Continue the grant summary for the Ojibwe digital repository project, starting right after its last line.

Document extract -
----------

Teaching Ojibwe Values through Stories and Song: Building a Digital Repository at the Ojibwemowining Center
FAIN: AD-50052-14
Fond du Lac Tribal and Community College (Cloquet, MN 55720-2964)
Elizabeth Jaakola (Project Director: July 2013 to April 2017)
A two-year project that would organize a substantial archive of Ojibwe culture and produce interpretive materials to enhance Native understanding of the resources.
This grant proposes to bring together a partnership of cultural institutions--the Library of Congress, the University of Pennsylvania, and the American Philosophical Society--to repatriate materials to the Ojibwemowining Resource Center at Fond du Lac Tribal and Community College, which has the infrastructure and central location to preserve digitized materials and to provide access to tribal colleges, communities, and high schools to enhance language preservation and cultural revitalization.
Associated Products
Frances Densmore and the Colonial/Indigenous Archive (Conference Paper/Presentation)
Title: Frances Densmore and the Colonial/Indigenous Archive
Author: Joan Jensen, New Mexico State University
Author: Josh Garrett-Davis, Princeton University
Author: Lyz Jaakola, Fond du Lac Tribal and Community College
Abstract: The collaboration between the colonial institution and tribal archive has often been one-sided with the flow of information and artifact coming from tribes. This session explores another relationship, that of shared resources and future horizons. Learn from three perspectives of this new era of collaboration.
Date: 10/21/2016
Conference Name: Western History Association’s 56th Annual Meeting in St. Paul
Models of Collaboration for Access and Use of Native Language Materials (Conference Paper/Presentation)

----------

Stored data -
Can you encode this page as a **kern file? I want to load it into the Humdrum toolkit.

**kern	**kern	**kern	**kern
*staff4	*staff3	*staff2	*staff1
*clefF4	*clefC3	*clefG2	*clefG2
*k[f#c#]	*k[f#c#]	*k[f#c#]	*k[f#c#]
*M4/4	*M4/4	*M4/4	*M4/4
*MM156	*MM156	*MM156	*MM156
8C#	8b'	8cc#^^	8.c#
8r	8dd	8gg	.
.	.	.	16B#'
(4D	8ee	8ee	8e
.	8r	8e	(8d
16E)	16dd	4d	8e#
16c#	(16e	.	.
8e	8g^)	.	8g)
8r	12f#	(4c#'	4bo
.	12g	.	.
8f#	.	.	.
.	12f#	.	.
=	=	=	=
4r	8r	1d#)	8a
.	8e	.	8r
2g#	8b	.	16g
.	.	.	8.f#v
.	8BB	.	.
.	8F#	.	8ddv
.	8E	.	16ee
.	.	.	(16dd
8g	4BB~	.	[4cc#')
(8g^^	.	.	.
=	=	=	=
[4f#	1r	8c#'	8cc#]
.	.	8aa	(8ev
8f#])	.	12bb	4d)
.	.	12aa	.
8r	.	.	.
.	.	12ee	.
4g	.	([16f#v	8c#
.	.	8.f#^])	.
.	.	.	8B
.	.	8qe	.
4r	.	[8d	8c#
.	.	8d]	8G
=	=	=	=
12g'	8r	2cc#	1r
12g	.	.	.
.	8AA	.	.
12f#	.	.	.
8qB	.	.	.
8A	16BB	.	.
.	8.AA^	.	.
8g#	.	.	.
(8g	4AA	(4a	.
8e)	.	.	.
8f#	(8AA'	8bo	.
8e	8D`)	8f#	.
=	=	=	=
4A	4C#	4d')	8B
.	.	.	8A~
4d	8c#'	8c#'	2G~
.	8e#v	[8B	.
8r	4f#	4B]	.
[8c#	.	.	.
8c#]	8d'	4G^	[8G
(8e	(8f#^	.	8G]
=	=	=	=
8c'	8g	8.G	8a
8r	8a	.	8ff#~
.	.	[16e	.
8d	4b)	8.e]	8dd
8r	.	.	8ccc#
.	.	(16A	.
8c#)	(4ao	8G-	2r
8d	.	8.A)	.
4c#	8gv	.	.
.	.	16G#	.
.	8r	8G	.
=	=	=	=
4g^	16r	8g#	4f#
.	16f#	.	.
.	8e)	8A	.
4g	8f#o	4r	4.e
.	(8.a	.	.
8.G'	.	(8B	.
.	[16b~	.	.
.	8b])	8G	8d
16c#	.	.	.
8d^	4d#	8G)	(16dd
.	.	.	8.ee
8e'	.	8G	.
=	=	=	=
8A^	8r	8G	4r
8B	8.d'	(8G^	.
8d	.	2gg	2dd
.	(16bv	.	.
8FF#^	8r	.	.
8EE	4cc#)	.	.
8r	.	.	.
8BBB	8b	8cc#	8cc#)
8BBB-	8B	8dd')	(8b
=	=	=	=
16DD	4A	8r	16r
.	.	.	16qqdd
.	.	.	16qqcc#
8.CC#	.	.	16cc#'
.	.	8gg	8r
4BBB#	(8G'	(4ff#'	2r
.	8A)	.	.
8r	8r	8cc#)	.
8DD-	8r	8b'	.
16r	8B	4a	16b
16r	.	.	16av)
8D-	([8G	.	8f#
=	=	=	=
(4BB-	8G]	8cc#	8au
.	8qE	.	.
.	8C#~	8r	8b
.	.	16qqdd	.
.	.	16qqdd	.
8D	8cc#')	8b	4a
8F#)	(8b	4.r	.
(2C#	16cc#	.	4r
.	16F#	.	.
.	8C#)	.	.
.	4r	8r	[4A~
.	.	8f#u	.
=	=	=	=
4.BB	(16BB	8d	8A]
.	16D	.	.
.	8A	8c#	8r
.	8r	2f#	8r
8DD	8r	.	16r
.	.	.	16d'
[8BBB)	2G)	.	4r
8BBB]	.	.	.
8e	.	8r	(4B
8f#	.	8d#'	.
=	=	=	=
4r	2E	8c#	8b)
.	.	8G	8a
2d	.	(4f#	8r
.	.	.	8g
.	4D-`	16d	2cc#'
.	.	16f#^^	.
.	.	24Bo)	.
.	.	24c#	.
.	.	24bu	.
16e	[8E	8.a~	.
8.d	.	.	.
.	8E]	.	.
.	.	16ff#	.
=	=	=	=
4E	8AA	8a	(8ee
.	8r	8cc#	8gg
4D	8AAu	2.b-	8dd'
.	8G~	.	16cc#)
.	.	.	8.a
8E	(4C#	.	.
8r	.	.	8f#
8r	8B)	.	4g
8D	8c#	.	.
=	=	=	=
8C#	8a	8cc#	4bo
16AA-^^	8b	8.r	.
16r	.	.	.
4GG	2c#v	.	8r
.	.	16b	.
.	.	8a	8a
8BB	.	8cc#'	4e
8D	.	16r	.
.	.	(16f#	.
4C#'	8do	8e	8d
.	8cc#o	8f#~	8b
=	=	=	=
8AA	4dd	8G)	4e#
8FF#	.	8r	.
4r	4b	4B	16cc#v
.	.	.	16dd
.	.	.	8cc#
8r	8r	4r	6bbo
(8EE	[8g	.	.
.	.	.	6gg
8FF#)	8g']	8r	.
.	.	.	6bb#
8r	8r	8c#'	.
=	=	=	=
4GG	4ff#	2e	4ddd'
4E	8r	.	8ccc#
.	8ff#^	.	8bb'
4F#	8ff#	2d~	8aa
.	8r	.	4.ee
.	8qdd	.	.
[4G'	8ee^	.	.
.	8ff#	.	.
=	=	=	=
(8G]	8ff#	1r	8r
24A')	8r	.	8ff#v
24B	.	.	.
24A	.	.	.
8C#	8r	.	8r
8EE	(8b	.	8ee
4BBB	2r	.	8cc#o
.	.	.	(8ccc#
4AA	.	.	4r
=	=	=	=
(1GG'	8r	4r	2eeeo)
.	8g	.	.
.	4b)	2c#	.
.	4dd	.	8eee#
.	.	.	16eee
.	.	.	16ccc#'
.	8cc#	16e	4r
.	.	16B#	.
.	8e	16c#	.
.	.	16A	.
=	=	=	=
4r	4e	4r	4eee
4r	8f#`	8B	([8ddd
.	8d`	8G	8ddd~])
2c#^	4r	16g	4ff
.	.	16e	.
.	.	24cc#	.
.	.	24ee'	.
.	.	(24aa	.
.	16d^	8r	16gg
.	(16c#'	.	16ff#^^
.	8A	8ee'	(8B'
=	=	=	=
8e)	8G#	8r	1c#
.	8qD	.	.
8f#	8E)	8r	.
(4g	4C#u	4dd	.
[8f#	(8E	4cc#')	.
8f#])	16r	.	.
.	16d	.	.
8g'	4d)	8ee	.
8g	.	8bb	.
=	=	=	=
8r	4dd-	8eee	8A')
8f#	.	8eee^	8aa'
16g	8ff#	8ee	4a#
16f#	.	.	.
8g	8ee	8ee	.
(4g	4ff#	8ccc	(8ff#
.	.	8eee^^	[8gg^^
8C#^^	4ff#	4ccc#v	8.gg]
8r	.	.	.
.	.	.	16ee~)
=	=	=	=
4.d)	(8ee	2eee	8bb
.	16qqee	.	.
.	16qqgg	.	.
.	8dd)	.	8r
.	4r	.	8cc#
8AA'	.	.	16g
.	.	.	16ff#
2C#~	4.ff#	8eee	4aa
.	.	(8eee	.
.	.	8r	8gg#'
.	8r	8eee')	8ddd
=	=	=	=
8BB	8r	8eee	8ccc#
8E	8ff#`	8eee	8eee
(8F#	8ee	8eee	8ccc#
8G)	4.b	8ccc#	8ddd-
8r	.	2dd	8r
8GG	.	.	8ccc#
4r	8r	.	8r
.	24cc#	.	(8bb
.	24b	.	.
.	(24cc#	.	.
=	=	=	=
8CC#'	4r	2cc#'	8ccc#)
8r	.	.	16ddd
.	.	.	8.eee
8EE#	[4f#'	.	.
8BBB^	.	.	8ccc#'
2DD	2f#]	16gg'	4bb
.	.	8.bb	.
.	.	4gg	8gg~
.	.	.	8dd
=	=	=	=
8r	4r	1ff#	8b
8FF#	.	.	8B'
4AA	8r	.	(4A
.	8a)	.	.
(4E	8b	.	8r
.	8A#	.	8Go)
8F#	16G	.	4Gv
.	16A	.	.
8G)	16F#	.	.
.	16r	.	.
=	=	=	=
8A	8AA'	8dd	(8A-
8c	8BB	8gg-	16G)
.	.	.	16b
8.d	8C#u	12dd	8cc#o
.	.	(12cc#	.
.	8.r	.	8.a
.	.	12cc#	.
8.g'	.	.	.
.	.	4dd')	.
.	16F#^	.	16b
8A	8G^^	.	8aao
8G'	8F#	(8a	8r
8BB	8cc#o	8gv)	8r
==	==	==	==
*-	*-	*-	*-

----------

Final answer -
Title: Models of Collaboration for Access and Use of Native Language Materials
Author: Elizabeth Jaakola, Director, Ojibwemowining Center, Fond du Lac Tribal Community College
Author: Mary Downs, Senior Program Officer, National Endowment for the Humanities
Author: Tim Powell, Director, Center for Native American and Indigenous Studies, American Philosophical Soc
Author: Daryl Baldwin, Director, Myaamia Center, Miami University
Author: Gabriela Pérez Báez, Curator of Linguistics, National Museum of Natural History, Smithsonian Institu
Abstract: Collaborations between non-tribal cultural repositories and tribal organizations offer
opportunities to improve access to and use of Native language materials – and to
build relationships that benefit both the institutions and tribal communities.
Attendees will hear about a number of successful programs that share knowledge
among collections specialists, heritage language learners and speakers, and linguists.
The programs, based at archives, libraries, and museums, enhance access to
collections, teach linguistic methods, and develop language learning resources, while
also building valuable relationships through research and use of heritage materials.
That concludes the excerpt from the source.